Cache Scoping Strategy

Claude Code uses two cache scoping strategies based on session configuration:

Global Scope

When shouldUseGlobalCacheScope() is true, the system prompt is split at SYSTEM_PROMPT_DYNAMIC_BOUNDARY:

graph TD
    subgraph "scope: global (shared across all users)"
        A[Static system prompt sections]
    end
    B["SYSTEM_PROMPT_DYNAMIC_BOUNDARY"]
    subgraph "scope: org (per-organization)"
        C[Dynamic system prompt sections]
    end
    subgraph "No cache control"
        D[Conversation messages]
    end
    A --> B --> C --> D

Everything before the boundary gets cache_control: { type: 'ephemeral', scope: 'global' } — shared across all users on the platform. This maximizes cache sharing for the largest, most stable prompt sections.

Tool-Based Scope

The alternative strategy places cache breakpoints at tool definitions rather than the system prompt boundary. This is used when global scoping isn’t available.

Strategy Transitions

When MCP tools are discovered or removed mid-session, the globalCacheStrategy can flip between 'tool_based', 'system_prompt', and 'none'. The detection system tracks these transitions as a known cache break cause.

Sources of Cache Breaks

From the detection system, the known cache break sources in order of frequency:

Source	Cause	Mitigation
Tool schema changes	AgentTool/SkillTool embed dynamic lists	Per-tool hashing identifies the culprit
MCP connect/disconnect	New tools added/removed mid-session	Moving to delta-based MCP instructions
System prompt changes	Dynamic sections recompute	Section registry caches stable values
Model changes	User switches model mid-session	Detected but unavoidable
Beta header changes	Feature flags toggle	Sticky-on latching prevents flip-flop
Effort value changes	User changes effort setting	Detected, flows into output_config

Latching Mechanisms

Several sources of instability are mitigated with sticky-on latches — once a flag is set, it stays set for the session:

// Examples of latched values (conceptual, from claude.ts)
// AFK_MODE_BETA_HEADER — once auto mode activates, the beta header stays on
// Cached MC enabled — once cache editing is used, it stays enabled
// Overage state — once overage is detected, eligibility is latched session-stable

These prevent flip-flopping that would break the cache every other turn.

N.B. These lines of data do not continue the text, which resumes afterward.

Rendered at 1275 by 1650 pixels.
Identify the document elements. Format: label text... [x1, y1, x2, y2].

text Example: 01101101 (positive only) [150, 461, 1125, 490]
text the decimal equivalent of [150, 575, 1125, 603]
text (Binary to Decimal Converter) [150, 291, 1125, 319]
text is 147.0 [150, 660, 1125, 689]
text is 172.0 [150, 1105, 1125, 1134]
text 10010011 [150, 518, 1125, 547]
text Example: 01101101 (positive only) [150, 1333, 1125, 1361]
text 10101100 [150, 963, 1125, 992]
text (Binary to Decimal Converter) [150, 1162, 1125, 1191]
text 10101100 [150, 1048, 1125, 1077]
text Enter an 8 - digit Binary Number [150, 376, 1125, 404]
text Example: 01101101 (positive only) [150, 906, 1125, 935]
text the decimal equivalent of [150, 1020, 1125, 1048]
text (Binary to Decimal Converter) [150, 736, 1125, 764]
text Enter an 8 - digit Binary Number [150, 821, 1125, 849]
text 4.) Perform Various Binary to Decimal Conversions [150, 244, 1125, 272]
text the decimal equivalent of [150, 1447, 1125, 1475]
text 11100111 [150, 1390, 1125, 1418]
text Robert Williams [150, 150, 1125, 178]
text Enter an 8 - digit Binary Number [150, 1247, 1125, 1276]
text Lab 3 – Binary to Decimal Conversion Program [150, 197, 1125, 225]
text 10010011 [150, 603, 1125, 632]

Diff Generation for Debugging

When a cache break is detected, the system generates a diff for debugging:

function getCacheBreakDiffPath(): string {
  return join(getClaudeTempDir(), `cache-break-${randomSuffix}.diff`)
}

The diff file uses the createPatch function from the diff library to show exactly what changed in the system prompt or tool schemas between turns.

The fork mechanism (see Fork Mechanism) is designed specifically for cache efficiency. All fork children from the same parent turn share a byte-identical API prefix:

[system prompt | tool definitions | conversation history | assistant turn | placeholder tool_results... | per-child directive]
 ←————————————————— cache-shared across all forks ————————————————————————————————————————————————→  ← varies →

The FORK_PLACEHOLDER_RESULT constant ensures all tool_result blocks in the fork prefix are identical:

const FORK_PLACEHOLDER_RESULT = 'Fork started — processing in background'

Notification on Compaction

When context is compacted (compressed), the cache detection system is explicitly notified:

import { notifyCompaction } from '../api/promptCacheBreakDetection.js'

Compaction legitimately changes the conversation content, so the detection system needs to know it happened — otherwise it would report a false cache break.

Monitoring and Analytics

Cache break events are logged to analytics with detailed metadata:

Which fields changed (system prompt, tools, model, etc.)
Exact tool names added/removed
Character count delta in system prompt
Whether the break was expected (e.g., from compaction or MCP changes)
Previous cache read token count (to measure impact)

This data feeds back into optimization — the per-tool schema hashing feature was added after analytics showed that tool schema changes (without tool addition/removal) caused 77% of tool-related cache breaks.